▶ [TASK INSTRUCTIONS] The answer must be every entry below, word for word, with the pictures left out.

*** DATASET EXTRACT

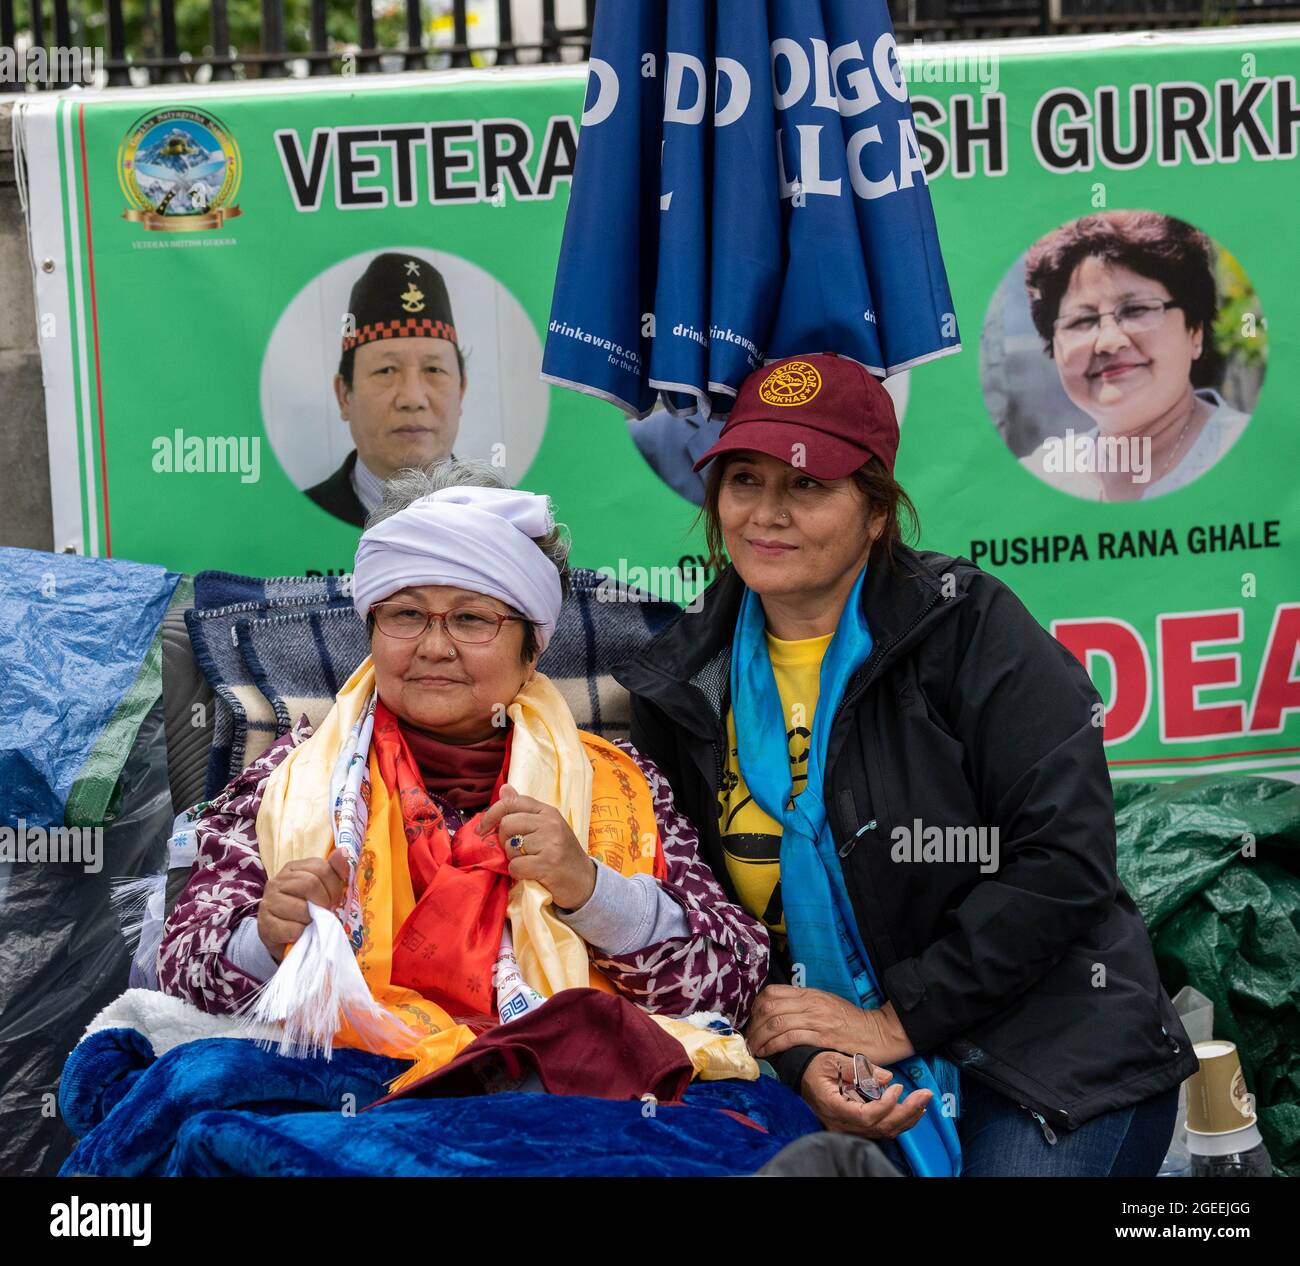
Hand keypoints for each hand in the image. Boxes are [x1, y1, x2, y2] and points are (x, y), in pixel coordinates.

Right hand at [257, 851, 348, 962]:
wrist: (283, 936)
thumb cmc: (306, 909)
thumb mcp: (323, 888)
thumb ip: (335, 870)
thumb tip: (344, 851)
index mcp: (293, 868)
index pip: (321, 868)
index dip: (334, 886)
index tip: (335, 899)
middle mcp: (277, 881)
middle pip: (310, 884)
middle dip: (324, 902)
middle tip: (325, 912)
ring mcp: (268, 902)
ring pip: (301, 908)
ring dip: (312, 919)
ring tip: (310, 922)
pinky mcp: (264, 924)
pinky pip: (292, 929)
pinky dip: (301, 933)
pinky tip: (299, 933)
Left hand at [478, 784, 596, 910]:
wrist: (586, 883)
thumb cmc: (562, 855)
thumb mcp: (547, 828)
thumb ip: (524, 810)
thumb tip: (504, 788)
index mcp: (548, 812)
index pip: (512, 802)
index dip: (492, 814)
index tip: (482, 829)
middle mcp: (550, 823)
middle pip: (507, 824)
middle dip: (503, 841)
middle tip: (515, 851)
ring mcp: (550, 843)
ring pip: (509, 847)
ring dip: (513, 859)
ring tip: (529, 862)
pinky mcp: (548, 864)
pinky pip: (515, 866)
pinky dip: (518, 873)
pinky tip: (530, 874)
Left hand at [745, 985, 914, 1063]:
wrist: (879, 1032)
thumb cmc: (852, 1022)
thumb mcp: (826, 1005)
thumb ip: (804, 1007)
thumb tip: (779, 1016)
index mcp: (810, 993)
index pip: (772, 992)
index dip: (756, 1007)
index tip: (751, 1021)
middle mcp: (810, 1003)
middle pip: (769, 1007)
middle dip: (753, 1024)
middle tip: (747, 1039)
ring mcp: (816, 1018)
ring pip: (776, 1022)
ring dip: (759, 1036)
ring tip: (752, 1048)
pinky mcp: (822, 1036)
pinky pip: (790, 1037)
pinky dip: (773, 1045)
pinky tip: (766, 1052)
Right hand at [800, 1050, 930, 1138]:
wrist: (802, 1075)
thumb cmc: (815, 1066)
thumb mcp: (832, 1060)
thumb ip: (858, 1068)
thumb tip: (886, 1077)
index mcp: (834, 1107)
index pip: (866, 1117)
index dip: (886, 1106)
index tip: (897, 1088)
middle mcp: (841, 1124)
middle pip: (880, 1127)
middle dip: (906, 1112)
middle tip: (925, 1094)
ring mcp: (848, 1128)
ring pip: (883, 1131)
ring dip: (907, 1117)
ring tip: (923, 1101)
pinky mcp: (855, 1126)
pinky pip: (881, 1129)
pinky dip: (899, 1120)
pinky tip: (912, 1110)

******

▶ [ANSWER SECTION]
Hand keypoints for each hand in the image. Boxes are [x1, y1, x2, y2] and points are (x, y), in pixel coordinates.

Right hand at [257, 851, 348, 962]:
wrist: (283, 936)
thumb cmc: (306, 909)
thumb mcp: (323, 888)
thumb ip: (335, 870)
thumb tip: (344, 851)
index mcp: (293, 868)
index pip: (321, 868)
index dip: (334, 886)
index tip: (335, 899)
middle mcp: (277, 881)
middle pip: (310, 884)
middle dip: (324, 902)
middle tip: (325, 912)
ring mcp: (268, 902)
ring pip: (301, 908)
ring dip: (312, 919)
ring tip: (310, 922)
pinky mcp: (264, 924)
pinky pip: (292, 929)
pinky dip: (301, 933)
pinky tip: (299, 933)
Left hand at [478, 784, 596, 910]:
wrist: (586, 883)
thumb cmc: (562, 855)
thumb mcp: (547, 828)
thumb ip: (524, 810)
thumb tip: (504, 788)
index mcp: (548, 812)
index pip: (512, 802)
index dip: (492, 814)
index tip: (482, 829)
middle mcp: (550, 823)
middle pip: (507, 824)
middle dip: (503, 841)
middle tip: (515, 851)
ring mcp: (550, 843)
ring pip: (509, 847)
ring dip: (513, 859)
ring tip: (529, 862)
pinky mcp: (548, 864)
pinky pip: (515, 866)
pinky dip: (518, 873)
pinky tip: (530, 874)
Left hand at [745, 985, 914, 1063]:
wrist: (879, 1032)
thumb cmc: (852, 1022)
thumb mcp: (826, 1005)
thumb ip: (804, 1007)
thumb tip: (779, 1016)
index mcp: (810, 993)
index pip: (772, 992)
index dip: (756, 1007)
index tip: (751, 1021)
middle mcp: (810, 1003)
middle pip: (769, 1007)
middle dip: (753, 1024)
middle tip: (747, 1039)
ring mcp: (816, 1018)
ring pip: (776, 1022)
ring dip: (759, 1036)
ring tip: (752, 1048)
pinky mcp: (822, 1036)
pinky pip: (790, 1037)
pinky dip: (773, 1045)
pinky tip: (766, 1052)
Right hand at [800, 1050, 930, 1138]:
wrist: (802, 1075)
thumb cmc: (815, 1066)
thumb mcp: (832, 1060)
thumb ip: (858, 1068)
thumb tip: (886, 1077)
index mcp: (834, 1107)
index pip: (866, 1117)
index dip: (886, 1106)
index tip: (897, 1088)
middle mcp: (841, 1124)
middle pip: (880, 1127)
middle dip: (906, 1112)
middle tip: (925, 1094)
ring mcp: (848, 1128)
ring pip: (883, 1131)
ring dip: (907, 1117)
ring tip: (923, 1101)
pinky mcp: (855, 1126)
pinky pip: (881, 1129)
pinky dip: (899, 1120)
pinky tip: (912, 1110)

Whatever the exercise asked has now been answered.